# [Source passage]
Trigonometric identities

​​In a nutshell

Applying Pythagoras' theorem to the unit circle description of $$\sin$$​, $$\cos$$​ and $$\tan$$​ allows you to deduce an important identity relation the values of $$\sin(\theta)$$ and $$\cos(\theta)$$​ for any value of $$\theta$$​. This, combined with the identity $$\tan(\theta) \equiv \dfrac{\sin(\theta)}{\cos(\theta)}$$​ (whenever the fraction is well-defined) allows you to manipulate and simplify a wide range of expressions.

Pythagoras' theorem in the unit circle

​

Let $$P$$​ be a point on the unit circle centred at the origin such that the angle between the line $$OP$$​ and the positive $$x$$​-axis, measured counterclockwise from the positive $$x$$​-axis, is $$\theta$$​.

Recall that the coordinates of $$P$$​​ are given by $$(\cos(\theta), \sin(\theta))$$​, and the gradient of the line through $$O$$​ and $$P$$​ is $$\tan(\theta)$$.

Note: For all values of $$\theta$$ such that $$\cos(\theta) = 0$$, $$\tan(\theta)$$ is undefined, and it is well defined otherwise. In particular, $$\tan(\theta)$$ is undefined precisely whenever $$\theta$$ is an odd multiple of $$90^{\circ}$$.

Pythagoras' theorem tells you that the equation for the unit circle centred at the origin is $$x^2 + y^2 = 1$$. Since $$x=\cos(\theta)$$ and $$y=\sin(\theta)$$, this gives the identity:

$$\boxed{\sin^2(\theta)+\cos^2{\theta}\equiv 1}$$​​

Example 1

Given that $$\sin(\theta) = \dfrac{3}{5}$$, and that $$-90^{\circ} \leq \theta \leq 90^{\circ}$$, show that $$\cos(\theta) = \dfrac{4}{5}$$.

# [Source information]
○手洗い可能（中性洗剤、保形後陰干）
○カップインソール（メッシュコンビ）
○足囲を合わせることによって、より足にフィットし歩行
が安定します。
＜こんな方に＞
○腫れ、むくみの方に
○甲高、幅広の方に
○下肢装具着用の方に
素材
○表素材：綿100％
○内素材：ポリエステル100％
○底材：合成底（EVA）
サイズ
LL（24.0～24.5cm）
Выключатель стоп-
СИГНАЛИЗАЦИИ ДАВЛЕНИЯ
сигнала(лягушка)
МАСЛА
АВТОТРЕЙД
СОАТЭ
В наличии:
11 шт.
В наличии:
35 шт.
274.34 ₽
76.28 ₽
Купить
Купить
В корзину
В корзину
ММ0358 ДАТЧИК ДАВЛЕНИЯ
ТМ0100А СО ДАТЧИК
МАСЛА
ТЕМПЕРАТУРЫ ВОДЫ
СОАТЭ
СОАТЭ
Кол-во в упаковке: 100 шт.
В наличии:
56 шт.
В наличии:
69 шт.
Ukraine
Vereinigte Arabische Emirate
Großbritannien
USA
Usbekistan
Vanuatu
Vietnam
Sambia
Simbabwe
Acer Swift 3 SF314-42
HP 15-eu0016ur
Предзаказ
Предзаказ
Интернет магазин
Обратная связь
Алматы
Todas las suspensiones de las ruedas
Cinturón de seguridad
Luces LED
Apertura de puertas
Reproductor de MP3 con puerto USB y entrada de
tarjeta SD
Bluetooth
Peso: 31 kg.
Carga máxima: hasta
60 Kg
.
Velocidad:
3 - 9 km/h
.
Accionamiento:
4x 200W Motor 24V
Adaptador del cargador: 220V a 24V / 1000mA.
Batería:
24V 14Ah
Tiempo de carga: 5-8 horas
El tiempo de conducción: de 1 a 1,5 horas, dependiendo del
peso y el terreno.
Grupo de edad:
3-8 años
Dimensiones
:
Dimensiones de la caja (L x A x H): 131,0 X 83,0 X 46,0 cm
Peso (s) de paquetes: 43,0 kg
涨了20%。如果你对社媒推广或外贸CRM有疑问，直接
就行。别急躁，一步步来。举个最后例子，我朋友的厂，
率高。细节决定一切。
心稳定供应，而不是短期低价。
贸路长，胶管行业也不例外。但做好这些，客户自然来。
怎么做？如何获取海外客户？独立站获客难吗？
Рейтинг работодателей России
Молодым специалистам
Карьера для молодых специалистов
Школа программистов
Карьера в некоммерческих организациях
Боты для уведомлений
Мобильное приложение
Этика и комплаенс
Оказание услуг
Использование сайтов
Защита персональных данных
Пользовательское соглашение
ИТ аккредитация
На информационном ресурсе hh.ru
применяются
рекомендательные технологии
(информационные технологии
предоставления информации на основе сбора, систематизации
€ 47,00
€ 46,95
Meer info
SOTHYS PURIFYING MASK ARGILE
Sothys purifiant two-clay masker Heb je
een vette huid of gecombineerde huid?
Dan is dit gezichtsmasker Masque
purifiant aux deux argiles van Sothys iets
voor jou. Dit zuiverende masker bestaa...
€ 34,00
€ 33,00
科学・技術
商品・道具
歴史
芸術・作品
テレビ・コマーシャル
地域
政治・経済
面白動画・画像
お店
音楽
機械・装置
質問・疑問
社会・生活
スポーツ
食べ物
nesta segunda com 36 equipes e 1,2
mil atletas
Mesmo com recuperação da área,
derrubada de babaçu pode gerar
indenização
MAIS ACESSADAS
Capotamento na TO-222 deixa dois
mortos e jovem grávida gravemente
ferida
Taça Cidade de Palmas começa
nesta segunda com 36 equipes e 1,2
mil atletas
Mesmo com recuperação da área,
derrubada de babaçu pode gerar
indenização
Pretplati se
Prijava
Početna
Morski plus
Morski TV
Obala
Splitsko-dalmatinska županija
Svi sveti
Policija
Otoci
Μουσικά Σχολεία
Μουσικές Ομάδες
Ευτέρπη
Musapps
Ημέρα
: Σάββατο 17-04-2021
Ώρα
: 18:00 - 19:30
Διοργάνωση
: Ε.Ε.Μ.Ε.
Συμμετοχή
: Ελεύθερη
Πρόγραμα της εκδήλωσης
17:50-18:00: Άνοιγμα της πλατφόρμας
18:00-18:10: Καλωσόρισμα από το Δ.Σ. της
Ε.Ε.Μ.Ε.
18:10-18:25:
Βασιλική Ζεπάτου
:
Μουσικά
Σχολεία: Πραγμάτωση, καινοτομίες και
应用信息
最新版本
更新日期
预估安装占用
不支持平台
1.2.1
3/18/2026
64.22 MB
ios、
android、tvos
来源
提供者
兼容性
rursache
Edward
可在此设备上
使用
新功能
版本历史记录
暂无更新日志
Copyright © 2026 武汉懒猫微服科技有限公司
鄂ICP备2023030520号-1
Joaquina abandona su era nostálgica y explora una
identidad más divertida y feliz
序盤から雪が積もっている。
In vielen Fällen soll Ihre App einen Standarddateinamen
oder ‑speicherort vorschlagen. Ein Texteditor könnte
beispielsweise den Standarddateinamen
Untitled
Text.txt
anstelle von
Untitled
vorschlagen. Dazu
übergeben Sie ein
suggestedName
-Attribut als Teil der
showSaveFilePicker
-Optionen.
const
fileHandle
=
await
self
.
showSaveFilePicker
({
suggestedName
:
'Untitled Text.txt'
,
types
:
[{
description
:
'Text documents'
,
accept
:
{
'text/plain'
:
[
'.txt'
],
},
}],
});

# [What you will do]
**a.** In the passage on trigonometric identities, for which values of θ is tan(θ) undefined?
**b.** Please continue the passage on trigonometric identities from where it stops.

# [Answers given]
**a.** Exactly when θ is an odd multiple of 90°.

**b.**
Substitute $$\sin(\theta) = \dfrac35$$​ into the equation $$\sin^2(\theta) + \cos^2(\theta) = 1$$, and rearrange to make $$\cos^2(\theta)$$​ the subject:

​$$\begin{aligned}\sin^2(\theta) + \cos^2(\theta) &= 1\\\left(\dfrac35\right)^2 + \cos^2(\theta) &= 1\\\cos^2(\theta) &= 1 - \dfrac{9}{25}\\\cos^2(\theta)&= \dfrac{16}{25}\end{aligned}$$​​

Now taking the square root tells you that $$\cos(\theta) = \pm\dfrac45$$. However, $$-90^{\circ} \leq \theta \leq 90^{\circ}$$ and using a $$\cos$$ graph, it can be seen that $$\cos(\theta) \geq 0$$.

Therefore, $$\underline{\cos(\theta) = \dfrac45.}$$​

An identity linking sin, cos and tan

When $$\cos(\theta) \neq 0$$​, the point $$(\cos(\theta), \sin(\theta))$$​ lies on the line $$y = \tan(\theta)x$$, so, substituting $$x= \cos(\theta)$$​ and $$y = \sin(\theta)$$​:

​$$\begin{aligned}y &= \tan(\theta)x\\\sin(\theta) &= \tan(\theta)\cos(\theta)\end{aligned}$$​​

This is more commonly written as:

​$$\boxed{\tan(\theta)\equiv \dfrac{\sin(\theta)}{\cos(\theta)}}$$​​

This holds for any value of $$\theta$$​ for which $$\tan(\theta)$$​ is well-defined​.

Example 2

Show that $$\tan^2(\theta) + 1 \equiv \dfrac{1}{\cos^2(\theta)}$$.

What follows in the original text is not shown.